Если бы я мог вздохнуть, то определенно высказал бы протест против незаслуженного охаивания выдающегося филантропа. Но моя дочь как раз поправляла узел на моем галстуке и вложила в пальцы всю силу своего негодования. Я никогда в жизни не был так близок к удушению.

– Я видела, как он повел ее на прогулку в розарий, – продолжала Пенелопа. – И дождалась за падубом их возвращения. Ушли под ручку, оба смеялись. Вернулись по отдельности, мрачнее мрачного, не глядя друг на друга – все абсолютно ясно. Я в жизни так не радовалась, папа! В мире есть только одна женщина, способная устоять перед мистером Годфри Эблуайтом, и будь я леди, то была бы второй!

На этом месте я должен был опять возразить. Однако дочь на этот раз вооружилась щеткой для волос и всю силу своих эмоций вложила теперь уже в нее. Если вы лысы, то поймете мои ощущения. Если нет, пропустите эту часть и поблагодарите Бога за то, что ваша голова имеет какую-никакую линию обороны.
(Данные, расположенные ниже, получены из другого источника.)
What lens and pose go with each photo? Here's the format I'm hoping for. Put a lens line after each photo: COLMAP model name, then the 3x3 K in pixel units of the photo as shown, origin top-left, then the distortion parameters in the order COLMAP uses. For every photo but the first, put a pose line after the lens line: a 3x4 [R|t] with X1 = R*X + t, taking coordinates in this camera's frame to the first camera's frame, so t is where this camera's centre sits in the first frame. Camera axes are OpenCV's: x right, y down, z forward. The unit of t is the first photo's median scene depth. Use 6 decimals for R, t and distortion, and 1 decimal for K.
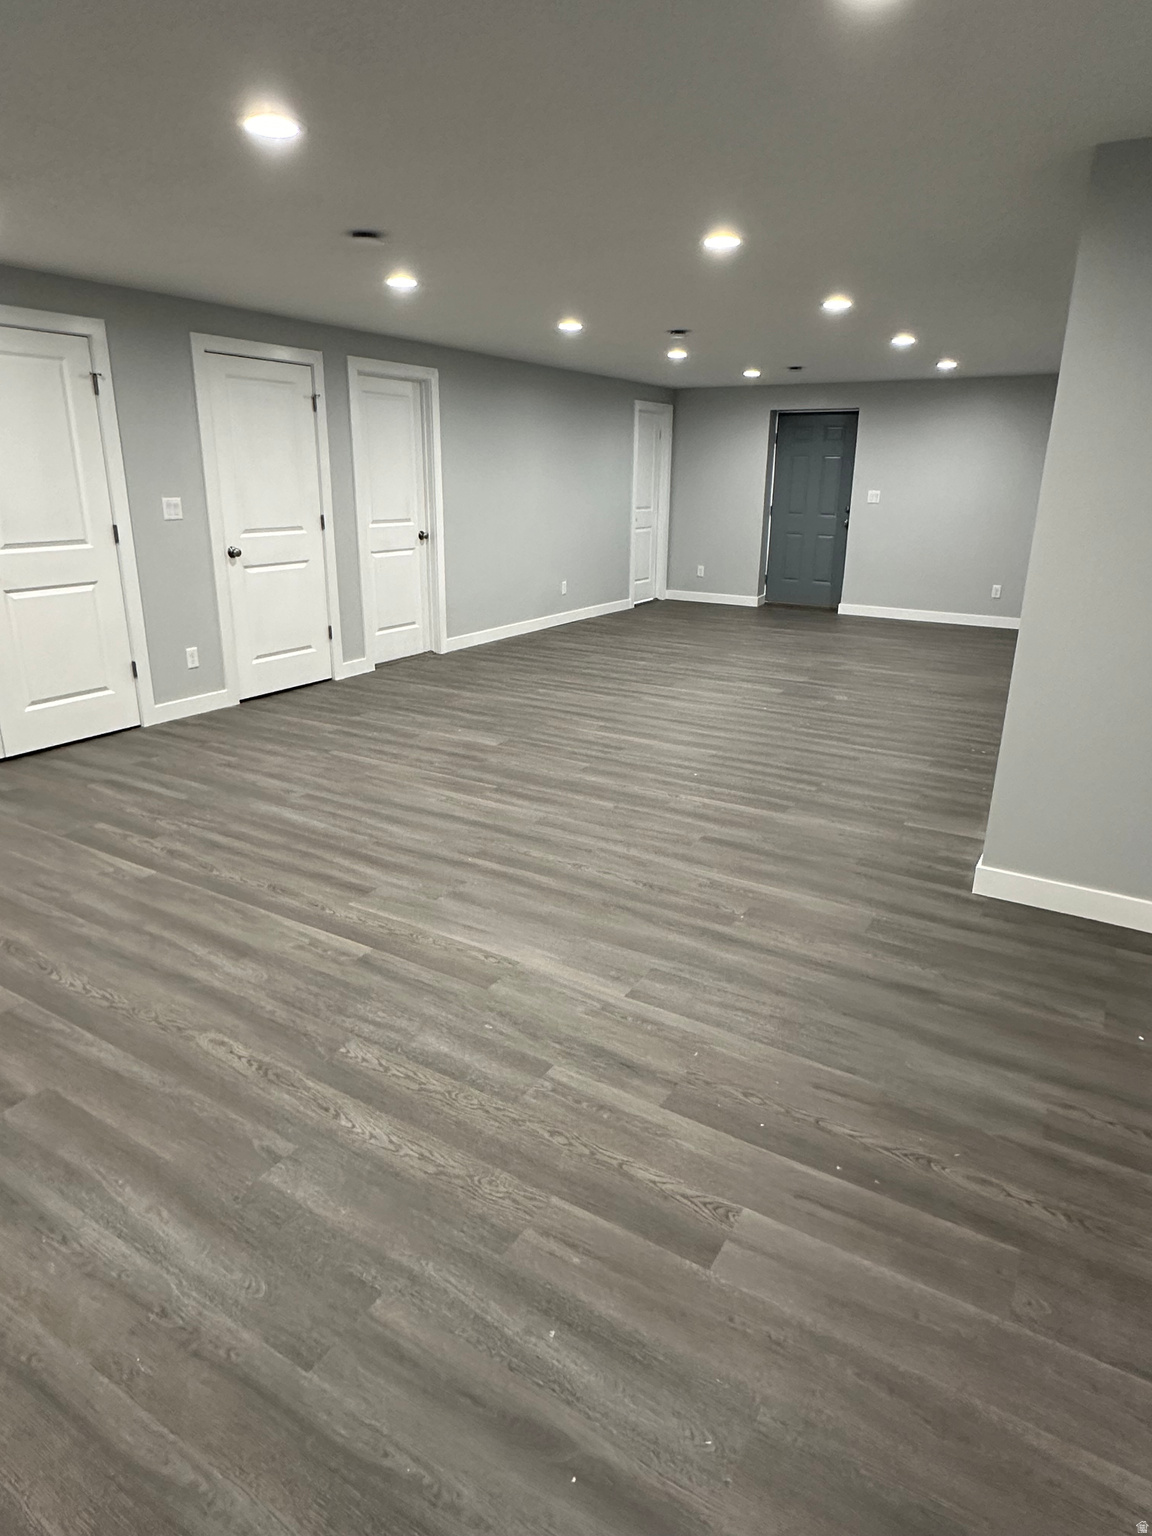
lens RADIAL K [[918.0, 0, 573.5], [0, 918.0, 763.8], [0, 0, 1]] dist [-0.004312, -0.001329]
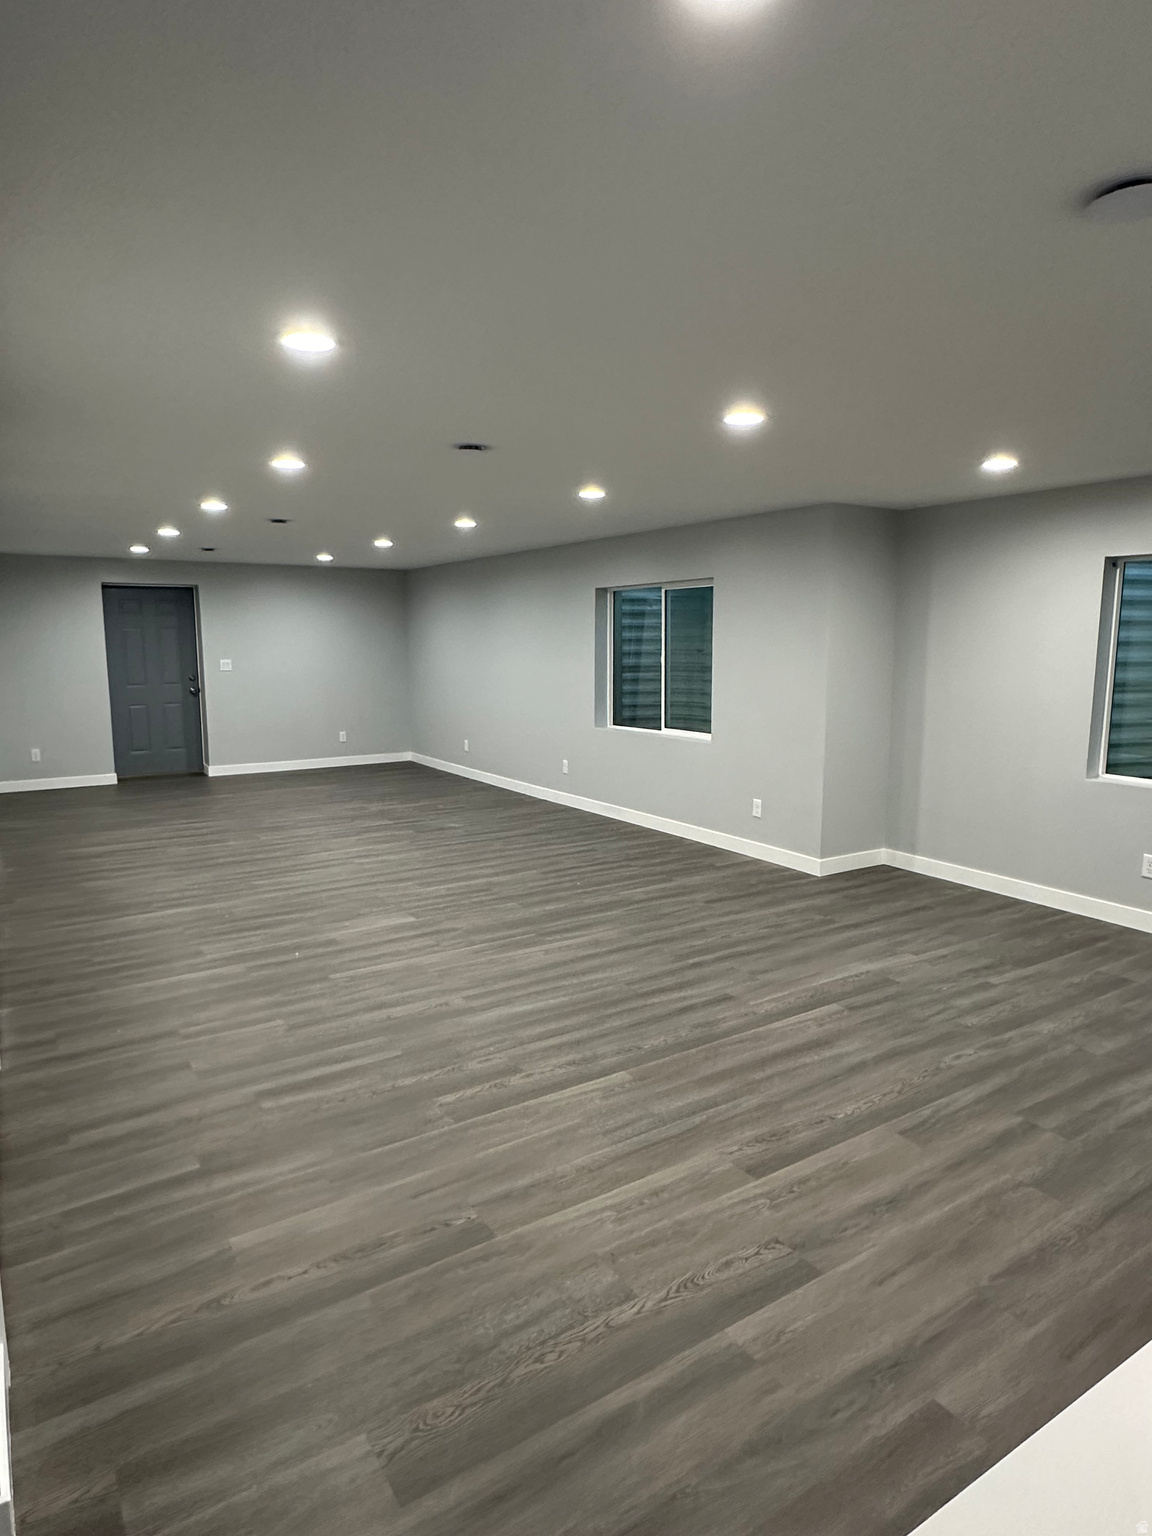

– Мистер Годфри, – продолжала Пенелопа, – остановился по другую сторону падуба. «Вы предпочли бы, – сказал он, – чтобы я не уезжал, как будто ничего не произошло?» Мисс Рэчел налетела на него, как ураган. «Вы приняли приглашение моей матери, – сказала она, – и приехали встретиться с ее гостями. Разумеется, вы должны остаться, если только не хотите скандала в доме!» Она сделала несколько шагов и, похоже, немного смягчилась. «Давайте забудем о случившемся, Годфри, – сказала она, – и останемся кузеном и кузиной». Она подала ему руку. Он поцеловал ее, на мой взгляд, много себе позволив, и она ушла. Он постоял еще немного один, понурил голову, каблуком выкопал ямку на галечной дорожке. В жизни не видела такого потерянного мужчины. «Как неловко! – процедил он сквозь зубы, подняв наконец голову, и двинулся к дому. – Как неловко!» Если это он о себе, то попал в точку. Неловко, чего и говорить. А ведь я с самого начала говорила, папочка, – оцарапав меня напоследок пуще прежнего, воскликнула Пенелопа. – Ее избранник – мистер Фрэнклин!

Я отобрал у нее щетку для волос и открыл рот, чтобы сделать выговор, который, согласитесь, манера речи и поведение моей дочери полностью заслуживали.

Но прежде, чем я успел сказать хоть слово, меня остановил послышавшийся за окном скрип колес подъехавшей кареты. Прибыли первые гости. Пенелопа немедленно убежала. Я надел сюртук и посмотрелся в зеркало. Голова красная, как рак. В остальном я был одет для званого вечера не хуже других. Я вовремя подоспел в переднюю, чтобы объявить о прибытии первых двух гостей. Для вас они особого интереса не представляют – всего лишь отец и мать филантропа, мистер и миссис Эблуайт.